Selected text:

[Sigmetrics] 1findr: research discovery & analytics platform

Emilio Delgado López-Cózar edelgado at ugr.es
Thu Apr 26 14:51:42 EDT 2018


 

First of all, I would like to congratulate the team behind _1FINDR_
for releasing this new product. New scientific information systems with
an open approach that make their resources available to the scientific
community are always welcome. A few days ago another system was launched
(_LENS_ https://www.lens.org), and not many weeks ago _DIMENSIONS_ was
launched (https://app.dimensions.ai). The landscape of scientific
information systems is becoming increasingly more populated. Everyone is
moving: new platforms with new features, new actors with new ideas, and
old actors trying to adapt rather than die...

In order to be able to
build a solid idea of what _1FINDR_ is and how it has been constructed,
I woul like to formulate some questions, since I haven't found their
answer in the website:

What is the main source of the metadata to those
89,561,005 articles? Is it perhaps _CROSSREF_?

How have peer-reviewed
journals been identified?

Are all document types in these journals
covered? Editorial material, news, comments, book reviews...

How have
OA versions of the documents been identified?

How have articles been
categorised in subjects?

Job 1:
Which two other scientific information systems does the 1findr post name as recently launched?
Job 2:
Write a continuation of the 1findr post that picks up after its last question.
The data that comes next is not needed here.

Extracted records
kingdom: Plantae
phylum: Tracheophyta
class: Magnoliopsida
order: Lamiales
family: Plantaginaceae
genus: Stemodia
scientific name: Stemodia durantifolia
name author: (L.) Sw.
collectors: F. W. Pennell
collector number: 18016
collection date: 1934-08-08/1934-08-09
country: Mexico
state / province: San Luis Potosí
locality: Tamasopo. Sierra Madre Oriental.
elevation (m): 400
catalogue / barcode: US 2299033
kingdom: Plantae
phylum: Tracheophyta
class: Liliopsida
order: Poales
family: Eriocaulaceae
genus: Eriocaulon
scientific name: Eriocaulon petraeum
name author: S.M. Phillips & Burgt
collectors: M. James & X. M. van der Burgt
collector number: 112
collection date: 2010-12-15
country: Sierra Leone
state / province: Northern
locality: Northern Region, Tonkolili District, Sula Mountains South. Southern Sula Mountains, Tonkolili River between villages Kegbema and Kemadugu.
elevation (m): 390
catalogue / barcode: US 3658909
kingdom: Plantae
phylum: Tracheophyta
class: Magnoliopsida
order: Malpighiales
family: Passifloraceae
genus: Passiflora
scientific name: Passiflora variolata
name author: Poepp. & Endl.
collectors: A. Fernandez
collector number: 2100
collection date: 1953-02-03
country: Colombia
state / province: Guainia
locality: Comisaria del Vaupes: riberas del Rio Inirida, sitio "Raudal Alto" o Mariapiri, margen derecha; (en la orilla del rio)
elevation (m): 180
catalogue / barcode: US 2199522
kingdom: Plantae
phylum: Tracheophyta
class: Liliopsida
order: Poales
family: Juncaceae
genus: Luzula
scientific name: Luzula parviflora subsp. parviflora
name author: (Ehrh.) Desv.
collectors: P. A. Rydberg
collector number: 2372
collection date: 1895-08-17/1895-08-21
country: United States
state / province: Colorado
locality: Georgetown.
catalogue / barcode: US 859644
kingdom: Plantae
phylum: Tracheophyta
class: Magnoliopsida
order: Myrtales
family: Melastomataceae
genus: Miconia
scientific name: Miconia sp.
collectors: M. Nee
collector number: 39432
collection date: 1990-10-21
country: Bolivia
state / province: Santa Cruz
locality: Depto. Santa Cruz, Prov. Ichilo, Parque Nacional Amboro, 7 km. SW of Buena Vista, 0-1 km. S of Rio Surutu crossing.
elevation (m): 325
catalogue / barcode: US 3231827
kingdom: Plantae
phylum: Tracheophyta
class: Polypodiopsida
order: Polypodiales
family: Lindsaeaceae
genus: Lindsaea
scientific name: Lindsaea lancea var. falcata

Reply 1:
Lens and Dimensions.

Reply 2:
To what extent has _GOOGLE SCHOLAR_ data been
used to build _1FINDR_?

We think this information will help assess
exactly what 1findr offers that is not offered by other platforms.

Kind
regards,

--- 

Emilio Delgado López-Cózar
Facultad de Comunicación y
Documentación
Universidad de
Granada
http://scholar.google.com/citations?hl=es&user=kyTHOh0AAAAJ
https://www.researchgate.net/profile/Emilio_Delgado_Lopez-Cozar
http://googlescholardigest.blogspot.com.es

Dubitando
ad veritatem pervenimus (Cicerón, De officiis. A. 451...)
Contra facta
non argumenta
A fructibus eorum cognoscitis eos (San Mateo 7, 16)

El
2018-04-25 22:50, Kevin Boyack escribió: 

> Éric, 
> 
> … and thanks to
you for being so transparent about what you're doing! 
> 
> Kevin 
> 
>
FROM: SIGMETRICS ON BEHALF OF Éric Archambault
> SENT: Wednesday, April
25, 2018 9:05 AM
> TO: Anne-Wil Harzing ; sigmetrics at mail.asis.org
>
SUBJECT: Re: [Sigmetrics] 1findr: research discovery & analytics
platform 
> 
> Anne-Wil, 
> 
> Thank you so much for this review. We
need that kind of feedback to prioritize development. 
> 
> Thanks a lot
for the positive comments. We are happy that they reflect our design
decisions. Now, onto the niggles (all fair points in current version).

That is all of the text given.